L'usage de la violence par la gauche radicale n'est jamais un dérapage: il appartient à l'essence même de la culture de cette famille politique.
En meeting à Lyon, le 26 février, Jean-Luc Mélenchon s’est permis d’insulter le cadavre de Quentin Deranque, assassiné quelques jours plus tôt dans cette même ville par d’anciens membres du mouvement la Jeune Garde, créé par son député Raphaël Arnault. Une proximité fièrement revendiquée par le chef de La France insoumise (LFI): " Ce sont nos frères ", a-t-il dit ce soir-là des militants antifas. Comme chez Mélenchon les propos ignominieux volent en escadrille, ses plaisanteries à connotations antisémites sur Epstein/Epstine ont éclipsé ce qu’il a dit de Quentin, avec un art très maîtrisé du double discours. Certes, ceux qui l’ont tué ont "perdu leur sang-froid" au point de s’abaisser " à frapper un homme à terre "; mais en traitant Quentin de "néonazi", de "fasciste" assumé, il a clairement sous-entendu qu’il avait bien mérité qu’on le frappe…
Comme ce fut le cas pour Charlie Kirk, la mort de Quentin a été, à l’extrême gauche et dans de vastes portions d’une gauche dite “républicaine”, comme dans les médias où s’étend leur influence, l’occasion d’une inversion accusatoire exemplaire, où l’on était plus occupé à faire le procès des idées de la victime, en déformant son parcours pour construire l’image d’un nervi fasciste, que celui de ses assassins. Au nom d’un dogme révélé: puisque la violence est constitutive du fascisme, elle n’est à gauche qu’un mécanisme de défense…
Ce n’est pas pour rien que LFI ne cesse de célébrer Robespierre
Or, c’est l’exact inverse qui est vrai. Des piques de la Bastille en passant par les massacres de Septembre et le génocide vendéen, la gauche française est née dans le sang. La Terreur est son sacrement de baptême, qui a configuré son âme. Elle ne s’est pas contentée de pratiquer la violence, elle l’a théorisée.
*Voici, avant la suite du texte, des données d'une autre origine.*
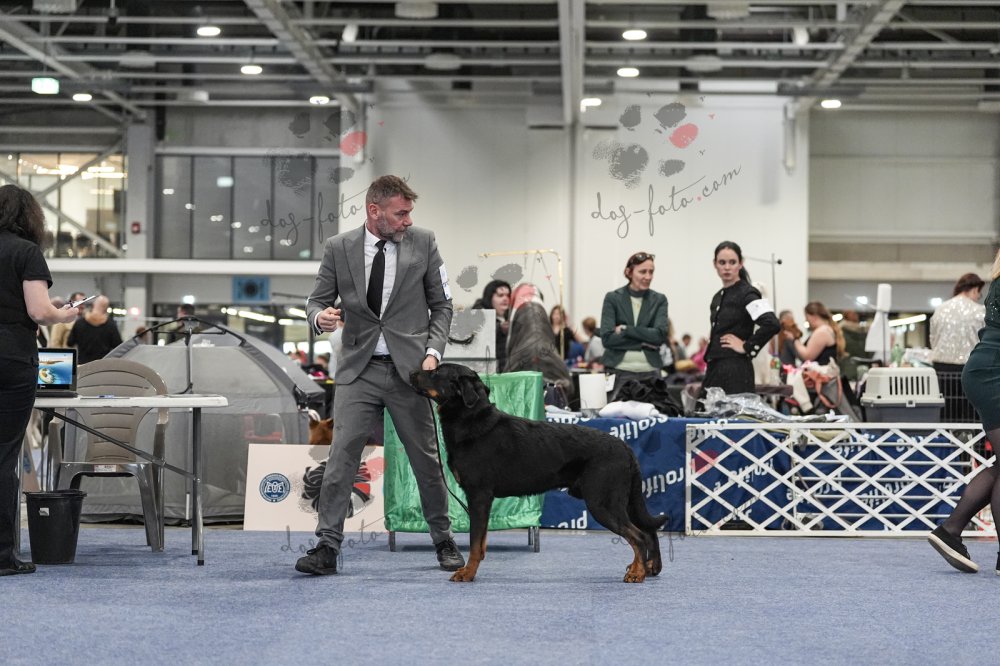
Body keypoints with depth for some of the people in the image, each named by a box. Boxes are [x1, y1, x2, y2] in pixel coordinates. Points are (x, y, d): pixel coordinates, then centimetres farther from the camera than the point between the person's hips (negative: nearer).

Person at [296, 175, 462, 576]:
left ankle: (443, 541, 23)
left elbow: (441, 305, 6)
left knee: (426, 459, 8)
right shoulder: (338, 248, 1)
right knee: (341, 456, -8)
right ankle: (327, 546, -4)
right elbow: (318, 299, 7)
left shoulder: (423, 243, 1)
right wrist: (320, 317, -17)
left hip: (409, 368, 0)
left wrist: (433, 350, -7)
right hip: (359, 369, 0)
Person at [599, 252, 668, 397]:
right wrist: (644, 341, -9)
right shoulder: (612, 298, 3)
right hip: (619, 372, -1)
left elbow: (660, 335, -6)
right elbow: (607, 338, -7)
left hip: (650, 373, 1)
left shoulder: (659, 300, 8)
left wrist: (625, 329, -9)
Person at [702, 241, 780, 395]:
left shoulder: (747, 293, -8)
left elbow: (772, 324, -22)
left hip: (735, 371, -8)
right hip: (714, 369, 8)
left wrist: (747, 347, -14)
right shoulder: (718, 297, 16)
Et l’inversion accusatoire était déjà le pilier de cette justification: puisque la Révolution était la liberté et le progrès, puisqu’elle s’employait à " régénérer " la France – on dirait aujourd’hui “accoucher de la nouvelle France” -, ceux qui n’y contribuaient pas avec enthousiasme ( " Ceux qui n’ayant rien fait contre la liberté, n’ont aussi rien fait pour elle ", selon Chaumette, tombaient sous le coup de la “loi des suspects”) ne pouvaient être que des ennemis de la liberté et des traîtres, qu’il convenait d’éradiquer. "Ce qui constitue une république , dit Saint-Just, c’est la destruction totale de ce qui lui est opposé".
On aurait tort de ne voir là que de simples réminiscences d’un passé révolu. Ce n’est pas pour rien que LFI ne cesse de célébrer Robespierre: leur logique est la même. Il n’est pas anodin que Mélenchon parle "d’agressio " et de "traquenar " à propos des manifestations pacifiques de Némésis, qu’il a qualifié d’ organisation criminell " . Contester l’ultragauche, c’est déjà être violent, c’est donc mériter les foudres de la violence antifa. Pas anodin non plus que Libération , qui depuis des années justifie la violence d’extrême gauche par l’alibi de la menace fasciste, publie le 23 février, dix jours après la mort de Quentin, un long entretien avec l’historien et militant antifasciste américain Mark Bray, qui y défend l’idée que, puisque "le fascisme est une politique intrinsèquement violente" , exercer la violence à l’égard des fascistes serait toujours une auto-défense, fût-elle préventive: "Une partie de la question antifasciste est la suivante: si vous n’arrêtez pas les groupes d’extrême droite lorsqu’ils sont petits ou moyens, quand les arrêterez-vous?"
L’USAGE DE LA TERREUR PHYSIQUE
Notez qu’au fil de l’entretien, on est passé du fascisme à l’extrême droite, dont on sait que le spectre couvre, pour les antifas, la quasi-totalité de la droite…
Mark Bray est l’auteur de l’Antifascisme: son passé, son présent et son avenir (Lux Éditeur), où il justifie beaucoup plus explicitement l’usage de cette violence préventive: " Les antifascistes n’attendent pas qu’une menace devienne violente avant d’agir et de la désintégrer – physiquement s’il le faut. " Comme l’usage de la terreur physique: " On ne peut pas toujours changer les croyances de quelqu’un, mais on peut évidemment les rendre trop coûteuses politiquement, socialement, économiquement et parfois même physiquement. " Dans ce camp-là, il est aujourd’hui écouté comme un oracle. La violence de la gauche radicale n’est pas un accident: c’est son ADN et sa philosophie.